# Set task
Recast the lines below as a Markdown table with two columns, Row and Line. Give each line its own numbered row and skip any blank lines.

# Data provided
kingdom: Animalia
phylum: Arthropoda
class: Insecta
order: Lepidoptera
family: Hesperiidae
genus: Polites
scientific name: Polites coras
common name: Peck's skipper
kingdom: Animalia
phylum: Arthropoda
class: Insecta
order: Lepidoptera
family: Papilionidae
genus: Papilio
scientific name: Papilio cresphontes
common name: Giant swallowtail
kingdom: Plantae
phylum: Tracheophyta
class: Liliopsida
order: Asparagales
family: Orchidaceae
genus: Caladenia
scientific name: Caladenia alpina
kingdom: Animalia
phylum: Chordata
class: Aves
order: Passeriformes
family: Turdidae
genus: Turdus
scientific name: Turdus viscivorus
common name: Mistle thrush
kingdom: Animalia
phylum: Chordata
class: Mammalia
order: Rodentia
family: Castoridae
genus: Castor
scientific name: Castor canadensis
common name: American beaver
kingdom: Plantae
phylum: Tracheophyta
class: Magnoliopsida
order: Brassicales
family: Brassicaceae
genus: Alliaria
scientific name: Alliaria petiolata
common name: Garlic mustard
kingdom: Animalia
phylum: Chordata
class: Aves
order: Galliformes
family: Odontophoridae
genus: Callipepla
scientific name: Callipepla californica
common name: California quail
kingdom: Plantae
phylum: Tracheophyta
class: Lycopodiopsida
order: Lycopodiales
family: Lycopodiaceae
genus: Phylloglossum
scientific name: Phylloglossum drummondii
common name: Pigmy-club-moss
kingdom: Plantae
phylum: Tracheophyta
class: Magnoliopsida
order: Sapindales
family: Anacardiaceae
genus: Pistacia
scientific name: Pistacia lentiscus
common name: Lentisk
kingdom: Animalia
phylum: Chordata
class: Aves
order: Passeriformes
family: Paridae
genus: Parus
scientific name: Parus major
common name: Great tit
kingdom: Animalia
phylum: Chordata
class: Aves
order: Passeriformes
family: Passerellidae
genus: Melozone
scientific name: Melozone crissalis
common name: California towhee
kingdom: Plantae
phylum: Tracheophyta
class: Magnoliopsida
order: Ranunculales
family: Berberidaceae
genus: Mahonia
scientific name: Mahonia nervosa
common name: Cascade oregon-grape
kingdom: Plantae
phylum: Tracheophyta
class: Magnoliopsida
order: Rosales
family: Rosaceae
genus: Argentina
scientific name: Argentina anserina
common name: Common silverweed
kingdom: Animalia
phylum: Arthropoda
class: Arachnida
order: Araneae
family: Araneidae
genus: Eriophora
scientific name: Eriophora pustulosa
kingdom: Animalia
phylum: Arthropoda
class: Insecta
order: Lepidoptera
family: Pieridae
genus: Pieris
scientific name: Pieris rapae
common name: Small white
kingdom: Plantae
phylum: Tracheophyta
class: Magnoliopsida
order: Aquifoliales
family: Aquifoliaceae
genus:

# Exercise solution
| Row | Line |
|---|---|
| 1 | kingdom: Animalia |
| 2 | phylum: Arthropoda |
| 3 | class: Insecta |
| 4 | order: Lepidoptera |
| 5 | family: Hesperiidae |
| 6 | genus: Polites |
| 7 | scientific name: Polites coras |
| 8 | common name: Peck's skipper |
| 9 | kingdom: Animalia |
| 10 | phylum: Arthropoda |
| 11 | class: Insecta |
| 12 | order: Lepidoptera |
| 13 | family: Papilionidae |
| 14 | genus: Papilio |
| 15 | scientific name: Papilio cresphontes |
| 16 | common name: Giant swallowtail |
| 17 | kingdom: Plantae |
| 18 | phylum: Tracheophyta |
| 19 | class: Liliopsida |
| 20 | order: Asparagales |
| 21 | family: Orchidaceae |
| 22 | genus: Caladenia |
| 23 | scientific name: Caladenia alpina |
| 24 | kingdom: Animalia |
| 25 | phylum: Chordata |
| 26 | class: Aves |
| 27 | order: Passeriformes |
| 28 | family: Turdidae |
| 29 | genus: Turdus |
| 30 | scientific name: Turdus viscivorus |
| 31 | common name: Mistle thrush |
| 32 | kingdom: Animalia |
| 33 | phylum: Chordata |
| 34 | class: Mammalia |
| 35 | order: Rodentia |
| 36 | family: Castoridae |
| 37 | genus: Castor |
| 38 | scientific name: Castor canadensis |
| 39 | common name: American beaver |
| 40 | kingdom: Plantae |
| 41 | phylum: Tracheophyta |
| 42 | class: Magnoliopsida |
| 43 | order: Brassicales |
| 44 | family: Brassicaceae |
| 45 | genus: Alliaria |
| 46 | scientific name: Alliaria petiolata |
| 47 | common name: Garlic mustard |
| 48 | kingdom: Animalia |
| 49 | phylum: Chordata |
| 50 | class: Aves |
| 51 | order: Galliformes |
| 52 | family: Odontophoridae |
| 53 | genus: Callipepla |
| 54 | scientific name: Callipepla californica |
| 55 | common name: California quail |
| 56 | kingdom: Plantae |
| 57 | phylum: Tracheophyta |
| 58 | class: Lycopodiopsida |
| 59 | order: Lycopodiales |
| 60 | family: Lycopodiaceae |
| 61 | genus: Phylloglossum |
| 62 | scientific name: Phylloglossum drummondii |
| 63 | common name: Pigmy-club-moss |
| 64 | kingdom: Plantae |
| 65 | phylum: Tracheophyta |
| 66 | class: Magnoliopsida |
| 67 | order: Sapindales |
| 68 | family: Anacardiaceae |
| 69 | genus: Pistacia |
| 70 | scientific name: Pistacia lentiscus |
| 71 | common name: Lentisk |
| 72 | kingdom: Animalia |
| 73 | phylum: Chordata |
| 74 | class: Aves |
| 75 | order: Passeriformes |
| 76 | family: Paridae |
| 77 | genus: Parus |
| 78 | scientific name: Parus major |
| 79 | common name: Great tit |
| 80 | kingdom: Animalia |
| 81 | phylum: Chordata |
| 82 | class: Aves |
| 83 | order: Passeriformes |
| 84 | family: Passerellidae |
| 85 | genus: Melozone |
| 86 | scientific name: Melozone crissalis |
| 87 | common name: California towhee |
| 88 | kingdom: Plantae |
| 89 | phylum: Tracheophyta |
| 90 | class: Magnoliopsida |
| 91 | order: Ranunculales |
| 92 | family: Berberidaceae |
| 93 | genus: Mahonia |
| 94 | scientific name: Mahonia nervosa |
| 95 | common name: Cascade oregon-grape |
| 96 | kingdom: Plantae |
| 97 | phylum: Tracheophyta |
| 98 | class: Magnoliopsida |
| 99 | order: Rosales |
| 100 | family: Rosaceae |
| 101 | genus: Argentina |
| 102 | scientific name: Argentina anserina |
| 103 | common name: Common silverweed |
| 104 | kingdom: Animalia |
| 105 | phylum: Arthropoda |
| 106 | class: Arachnida |
| 107 | order: Araneae |
| 108 | family: Araneidae |
| 109 | genus: Eriophora |
| 110 | scientific name: Eriophora pustulosa |
| 111 | kingdom: Animalia |
| 112 | phylum: Arthropoda |
| 113 | class: Insecta |
| 114 | order: Lepidoptera |
| 115 | family: Pieridae |
| 116 | genus: Pieris |
| 117 | scientific name: Pieris rapae |
| 118 | common name: Small white |
| 119 | kingdom: Plantae |
| 120 | phylum: Tracheophyta |
| 121 | class: Magnoliopsida |
| 122 | order: Aquifoliales |
| 123 | family: Aquifoliaceae |
| 124 | genus: |